#### Task to carry out:
Please rewrite this listing with every "Glorious Eggroll" changed to "GloriousEggroll" and all other text left as it is. Omit the pictures from your answer.

#### Supplied information:
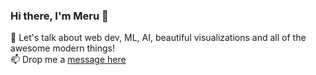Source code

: ### Hi there, I'm Meru 👋

💬 Let's talk about web dev, ML, AI, beautiful visualizations and all of the awesome modern things!
</br> 📫 Drop me a [message here](https://motusmerus.vercel.app/contact)
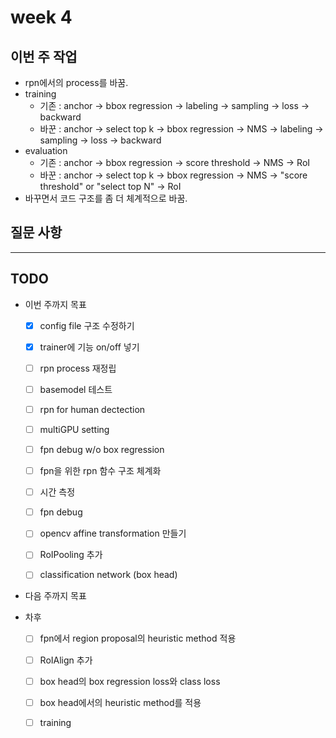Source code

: # week 4

## 이번 주 작업

- rpn에서의 process를 바꿈.
- training
    - 기존 : anchor → bbox regression → labeling → sampling → loss → backward
    - 바꾼 : anchor → select top k → bbox regression → NMS → labeling → sampling → loss → backward
- evaluation
    - 기존 : anchor → bbox regression → score threshold → NMS → RoI
    - 바꾼 : anchor → select top k → bbox regression → NMS → "score threshold" or "select top N" → RoI
- 바꾸면서 코드 구조를 좀 더 체계적으로 바꿈.

## 질문 사항

---

## TODO

- 이번 주까지 목표
    - [x] config file 구조 수정하기
    - [x] trainer에 기능 on/off 넣기

    - [ ] rpn process 재정립
    - [ ] basemodel 테스트
    - [ ] rpn for human dectection
    - [ ] multiGPU setting

    - [ ] fpn debug w/o box regression
    - [ ] fpn을 위한 rpn 함수 구조 체계화
    - [ ] 시간 측정
    - [ ] fpn debug

    - [ ] opencv affine transformation 만들기

    - [ ] RoIPooling 추가
    - [ ] classification network (box head)

- 다음 주까지 목표

- 차후
    - [ ] fpn에서 region proposal의 heuristic method 적용
    - [ ] RoIAlign 추가
    - [ ] box head의 box regression loss와 class loss
    - [ ] box head에서의 heuristic method를 적용
    - [ ] training 




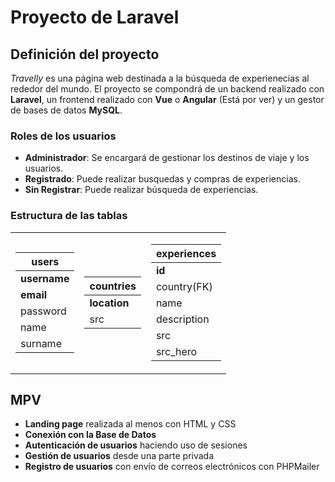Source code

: # Proyecto de Laravel

## Definición del proyecto
*Travelly* es una página web destinada a la búsqueda de experienecias al rededor del mundo. 
El proyecto se compondrá de un backend realizado con **Laravel**, un frontend realizado con **Vue** o **Angular** (Está por ver) y un gestor de bases de datos **MySQL**.

### Roles de los usuarios
- **Administrador**: Se encargará de gestionar los destinos de viaje y los usuarios.
- **Registrado**: Puede realizar busquedas y compras de experiencias.
- **Sin Registrar**: Puede realizar búsqueda de experiencias.

### Estructura de las tablas

<table>
<tr><td>

| users |
|--------|
| **username** |
| **email** |
| password |
| name |
| surname |

</td><td>

| countries |
|--------|
| **location** |
| src |

</td><td>

| experiences |
|--------|
| **id** |
| country(FK) |
| name |
| description |
| src |
| src_hero |

</td></tr> </table>

## MPV
- **Landing page** realizada al menos con HTML y CSS
- **Conexión con la Base de Datos**
- **Autenticación de usuarios** haciendo uso de sesiones
- **Gestión de usuarios** desde una parte privada
- **Registro de usuarios** con envío de correos electrónicos con PHPMailer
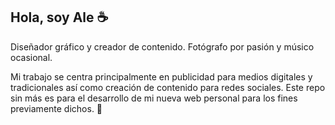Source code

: ## Hola, soy Ale ☕
Diseñador gráfico y creador de contenido. Fotógrafo por pasión y músico ocasional.

Mi trabajo se centra principalmente en publicidad para medios digitales y tradicionales así como creación de contenido para redes sociales.
Este repo sin más es para el desarrollo de mi nueva web personal para los fines previamente dichos. 🥸
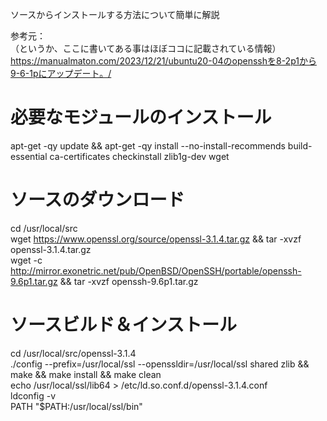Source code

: ソースからインストールする方法について簡単に解説  
  
参考元：  
（というか、ここに書いてある事はほぼココに記載されている情報）  
https://manualmaton.com/2023/12/21/ubuntu20-04のopensshを8-2p1から9-6-1pにアップデート。/  
  
# 必要なモジュールのインストール  
apt-get -qy update && apt-get -qy install --no-install-recommends build-essential ca-certificates checkinstall zlib1g-dev wget  

# ソースのダウンロード  
cd /usr/local/src  
wget https://www.openssl.org/source/openssl-3.1.4.tar.gz && tar -xvzf openssl-3.1.4.tar.gz  
wget -c http://mirror.exonetric.net/pub/OpenBSD/OpenSSH/portable/openssh-9.6p1.tar.gz && tar -xvzf openssh-9.6p1.tar.gz  

# ソースビルド＆インストール  
cd /usr/local/src/openssl-3.1.4  
./config --prefix=/usr/local/ssl --openssldir=/usr/local/ssl shared zlib && make && make install && make clean  
echo /usr/local/ssl/lib64 > /etc/ld.so.conf.d/openssl-3.1.4.conf  
ldconfig -v  
PATH "$PATH:/usr/local/ssl/bin"  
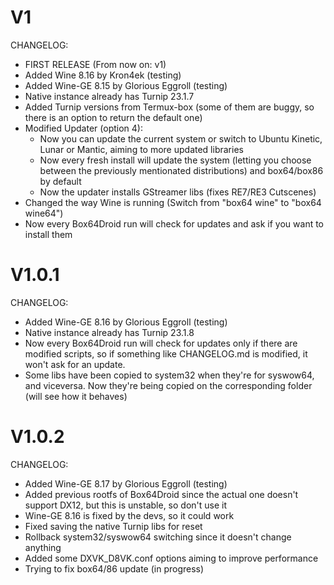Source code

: # V1

CHANGELOG:
- FIRST RELEASE (From now on: v1)
- Added Wine 8.16 by Kron4ek (testing)
- Added Wine-GE 8.15 by Glorious Eggroll (testing)
- Native instance already has Turnip 23.1.7
- Added Turnip versions from Termux-box 
  (some of them are buggy, so there is 
  an option to return the default one)
- Modified Updater (option 4):
  - Now you can update the current system 
    or switch to Ubuntu Kinetic, Lunar or Mantic,
    aiming to more updated libraries
  - Now every fresh install will update the system
    (letting you choose between the 
    previously mentionated distributions) and 
    box64/box86 by default
  - Now the updater installs GStreamer libs 
    (fixes RE7/RE3 Cutscenes)
- Changed the way Wine is running (Switch from 
  "box64 wine" to "box64 wine64")
- Now every Box64Droid run will check for updates
  and ask if you want to install them

# V1.0.1

CHANGELOG:
- Added Wine-GE 8.16 by Glorious Eggroll (testing)
- Native instance already has Turnip 23.1.8
- Now every Box64Droid run will check for updates
  only if there are modified scripts, so if something
  like CHANGELOG.md is modified, it won't ask for
  an update.
- Some libs have been copied to system32 when they're
  for syswow64, and viceversa. Now they're being copied
  on the corresponding folder (will see how it behaves)

# V1.0.2

CHANGELOG:
- Added Wine-GE 8.17 by Glorious Eggroll (testing)
- Added previous rootfs of Box64Droid since the actual one doesn't
  support DX12, but this is unstable, so don't use it
- Wine-GE 8.16 is fixed by the devs, so it could work
- Fixed saving the native Turnip libs for reset
- Rollback system32/syswow64 switching since it doesn't change anything
- Added some DXVK_D8VK.conf options aiming to improve performance
- Trying to fix box64/86 update (in progress)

#### Written solution:
Source code

: ### Hi there, I'm Meru 👋

💬 Let's talk about web dev, ML, AI, beautiful visualizations and all of the awesome modern things!
</br> 📫 Drop me a [message here](https://motusmerus.vercel.app/contact)
Source code

: # week 4

## 이번 주 작업

- rpn에서의 process를 바꿈.
- training
    - 기존 : anchor → bbox regression → labeling → sampling → loss → backward
    - 바꾼 : anchor → select top k → bbox regression → NMS → labeling → sampling → loss → backward
- evaluation
    - 기존 : anchor → bbox regression → score threshold → NMS → RoI
    - 바꾼 : anchor → select top k → bbox regression → NMS → "score threshold" or "select top N" → RoI
- 바꾸면서 코드 구조를 좀 더 체계적으로 바꿈.

## 질문 사항

---

## TODO

- 이번 주까지 목표
    - [x] config file 구조 수정하기
    - [x] trainer에 기능 on/off 넣기

    - [ ] rpn process 재정립
    - [ ] basemodel 테스트
    - [ ] rpn for human dectection
    - [ ] multiGPU setting

    - [ ] fpn debug w/o box regression
    - [ ] fpn을 위한 rpn 함수 구조 체계화
    - [ ] 시간 측정
    - [ ] fpn debug

    - [ ] opencv affine transformation 만들기

    - [ ] RoIPooling 추가
    - [ ] classification network (box head)

- 다음 주까지 목표

- 차후
    - [ ] fpn에서 region proposal의 heuristic method 적용
    - [ ] RoIAlign 추가
    - [ ] box head의 box regression loss와 class loss
    - [ ] box head에서의 heuristic method를 적용
    - [ ] training 




Source code

: # Proyecto de Laravel

## Definición del proyecto
*Travelly* es una página web destinada a la búsqueda de experienecias al rededor del mundo. 
El proyecto se compondrá de un backend realizado con **Laravel**, un frontend realizado con **Vue** o **Angular** (Está por ver) y un gestor de bases de datos **MySQL**.

### Roles de los usuarios
- **Administrador**: Se encargará de gestionar los destinos de viaje y los usuarios.
- **Registrado**: Puede realizar busquedas y compras de experiencias.
- **Sin Registrar**: Puede realizar búsqueda de experiencias.

### Estructura de las tablas

<table>
<tr><td>

| users |
|--------|
| **username** |
| **email** |
| password |
| name |
| surname |

</td><td>

| countries |
|--------|
| **location** |
| src |

</td><td>

| experiences |
|--------|
| **id** |
| country(FK) |
| name |
| description |
| src |
| src_hero |

</td></tr> </table>

## MPV
- **Landing page** realizada al menos con HTML y CSS
- **Conexión con la Base de Datos**
- **Autenticación de usuarios** haciendo uso de sesiones
- **Gestión de usuarios** desde una parte privada
- **Registro de usuarios** con envío de correos electrónicos con PHPMailer
Source code

: ## Hola, soy Ale ☕
Diseñador gráfico y creador de contenido. Fotógrafo por pasión y músico ocasional.

Mi trabajo se centra principalmente en publicidad para medios digitales y tradicionales así como creación de contenido para redes sociales.
Este repo sin más es para el desarrollo de mi nueva web personal para los fines previamente dichos. 🥸
Source code

: ソースからインストールする方法について簡単に解説  
  
参考元：  
（というか、ここに書いてある事はほぼココに記載されている情報）  
https://manualmaton.com/2023/12/21/ubuntu20-04のopensshを8-2p1から9-6-1pにアップデート。/  
  
# 必要なモジュールのインストール  
apt-get -qy update && apt-get -qy install --no-install-recommends build-essential ca-certificates checkinstall zlib1g-dev wget  

# ソースのダウンロード  
cd /usr/local/src  
wget https://www.openssl.org/source/openssl-3.1.4.tar.gz && tar -xvzf openssl-3.1.4.tar.gz  
wget -c http://mirror.exonetric.net/pub/OpenBSD/OpenSSH/portable/openssh-9.6p1.tar.gz && tar -xvzf openssh-9.6p1.tar.gz  

# ソースビルド＆インストール  
cd /usr/local/src/openssl-3.1.4  
./config --prefix=/usr/local/ssl --openssldir=/usr/local/ssl shared zlib && make && make install && make clean  
echo /usr/local/ssl/lib64 > /etc/ld.so.conf.d/openssl-3.1.4.conf  
ldconfig -v  
PATH "$PATH:/usr/local/ssl/bin"  
Source code

: # V1

CHANGELOG:
- FIRST RELEASE (From now on: v1)
- Added Wine 8.16 by Kron4ek (testing)
- Added Wine-GE 8.15 by GloriousEggroll (testing)
- Native instance already has Turnip 23.1.7
- Added Turnip versions from Termux-box 
  (some of them are buggy, so there is 
  an option to return the default one)
- Modified Updater (option 4):
  - Now you can update the current system 
    or switch to Ubuntu Kinetic, Lunar or Mantic,
    aiming to more updated libraries
  - Now every fresh install will update the system
    (letting you choose between the 
    previously mentionated distributions) and 
    box64/box86 by default
  - Now the updater installs GStreamer libs 
    (fixes RE7/RE3 Cutscenes)
- Changed the way Wine is running (Switch from 
  "box64 wine" to "box64 wine64")
- Now every Box64Droid run will check for updates
  and ask if you want to install them

# V1.0.1

CHANGELOG:
- Added Wine-GE 8.16 by GloriousEggroll (testing)
- Native instance already has Turnip 23.1.8
- Now every Box64Droid run will check for updates
  only if there are modified scripts, so if something
  like CHANGELOG.md is modified, it won't ask for
  an update.
- Some libs have been copied to system32 when they're
  for syswow64, and viceversa. Now they're being copied
  on the corresponding folder (will see how it behaves)

# V1.0.2

CHANGELOG:
- Added Wine-GE 8.17 by GloriousEggroll (testing)
- Added previous rootfs of Box64Droid since the actual one doesn't
  support DX12, but this is unstable, so don't use it
- Wine-GE 8.16 is fixed by the devs, so it could work
- Fixed saving the native Turnip libs for reset
- Rollback system32/syswow64 switching since it doesn't change anything
- Added some DXVK_D8VK.conf options aiming to improve performance
- Trying to fix box64/86 update (in progress)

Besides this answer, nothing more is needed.